6 de maio de 2012

Por que não buscar exemplos lá fora?

Aqui no Brasil vários segmentos da nossa sociedade copiam com certa frequência coisas boas ou nem tanto que existem nos países ditos de primeiro mundo. A administração, engenharia, marketing, medicina, televisão principalmente vivem buscando exemplos bem sucedidos para aplicar no nosso país.

Existem duas exceções para isto no Brasil.

Uma delas é a nossa classe política que procura passar sempre ao largo dos exemplos de políticos no exterior, que atuam em prol do povo, ganham salários á altura dos serviços prestados à comunidade que os elege. E não possuem mordomias de quaisquer naturezas, sendo presos e condenados como qualquer cidadão comum se cometer crimes de corrupção.

A outra exceção fica por conta dos nossos governantes (também políticos) e demais autoridades dos três poderes constituídos que não copiam, não buscam alternativas para melhorar ou em alguns casos diminuir a imensa lacuna que existe entre àqueles países e o Brasil.

Copiar o quê? São muitos os exemplos, mas nossa gente bronzeada prefere enaltecer alguns programas e iniciativas tupiniquins do que efetivamente adentrar no mundo civilizado e com milhares de anos de experiência.

Justiça americana, inglesa ou japonesa. São inúmeros os exemplos de que nestes países os criminosos não fogem, não tem benesses nem regalias além das convencionadas pela ONU e organismos de direitos humanos.

Sequestradores, assassinos, terroristas são tratados de forma dura e idêntica pelos tribunais e presídios de segurança máxima dos países que se preocupam com a segurança de seu povo.

A pena de morte ou prisão perpétua pode ser discutida, porém não se pode permitir que o Congresso Nacional e a Justiça admita que praticantes de crimes hediondos sejam agraciados com redutores de penas, saidinhas e outras imoralidades exclusivas desta nossa Justiça ignóbil.

Outro detalhe importante, penas devem ser cumpridas e não termos uma situação onde 90 anos sejam transformados em 30 após o criminoso ser julgado e sentenciado por uma corte.

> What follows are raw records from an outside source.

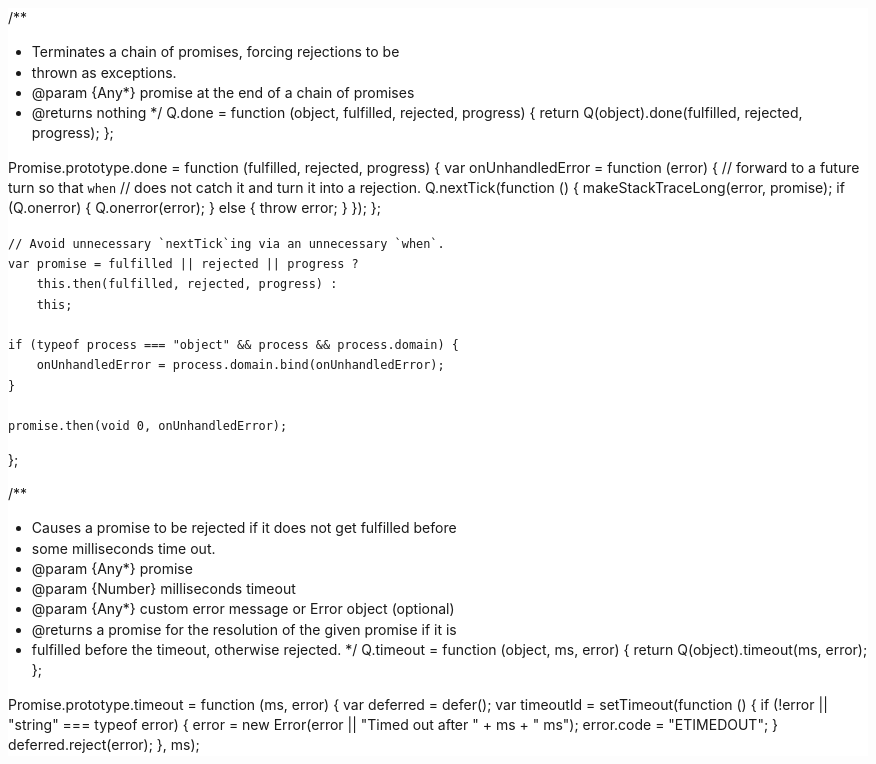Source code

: /**
 * Terminates a chain of promises, forcing rejections to be
 * thrown as exceptions.
 * @param {Any*} promise at the end of a chain of promises
 * @returns nothing
 */
Q.done = function (object, fulfilled, rejected, progress) {
    return Q(object).done(fulfilled, rejected, progress);
};

Promise.prototype.done = function (fulfilled, rejected, progress) {
    var onUnhandledError = function (error) {
        // forward to a future turn so that ``when``
        // does not catch it and turn it into a rejection.
        Q.nextTick(function () {
            makeStackTraceLong(error, promise);
            if (Q.onerror) {
                Q.onerror(error);
            } else {
                throw error;
            }
        });
    };

    // Avoid unnecessary `nextTick`ing via an unnecessary `when`.
    var promise = fulfilled || rejected || progress ?
        this.then(fulfilled, rejected, progress) :
        this;

    if (typeof process === "object" && process && process.domain) {
        onUnhandledError = process.domain.bind(onUnhandledError);
    }

    promise.then(void 0, onUnhandledError);
};

/**
 * Causes a promise to be rejected if it does not get fulfilled before
 * some milliseconds time out.
 * @param {Any*} promise
 * @param {Number} milliseconds timeout
 * @param {Any*} custom error message or Error object (optional)
 * @returns a promise for the resolution of the given promise if it is
 * fulfilled before the timeout, otherwise rejected.
 */
Q.timeout = function (object, ms, error) {
    return Q(object).timeout(ms, error);
};

Promise.prototype.timeout = function (ms, error) {
    var deferred = defer();
    var timeoutId = setTimeout(function () {
        if (!error || "string" === typeof error) {
            error = new Error(error || "Timed out after " + ms + " ms");
            error.code = "ETIMEDOUT";
        }
        deferred.reject(error);
    }, ms);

A quem interessa ver nas ruas monstros como Nardeli, Suzana Richthofen e outros psicopatas?

Vou ficar apenas na justiça, entretanto administração pública, licitações e obras que não são superfaturadas, organizações de eventos, educação sem vestibulares e com qualidade, investimentos em pesquisas e ciências, polícia atuante e com utilização de alta tecnologia na repreensão ao crime e principalmente na apuração dos crimes.

Falta competência, interesse e, sobretudo inteligência por parte das nossas autoridades para saírem do lugar comum, terem visão de futuro e compreenderem que o poder deles passa, mas o legado de suas administrações será julgado por muitos anos.

Um comentário:

Custódio Príncipe disse...

Prezado Rafael,

Excelente artigo!Acrescento que falta,sobretudo, mais participação dos nossos cidadãos nas questões que afetam nosso cotidiano e mais vigilância sobre as questões éticas e morais.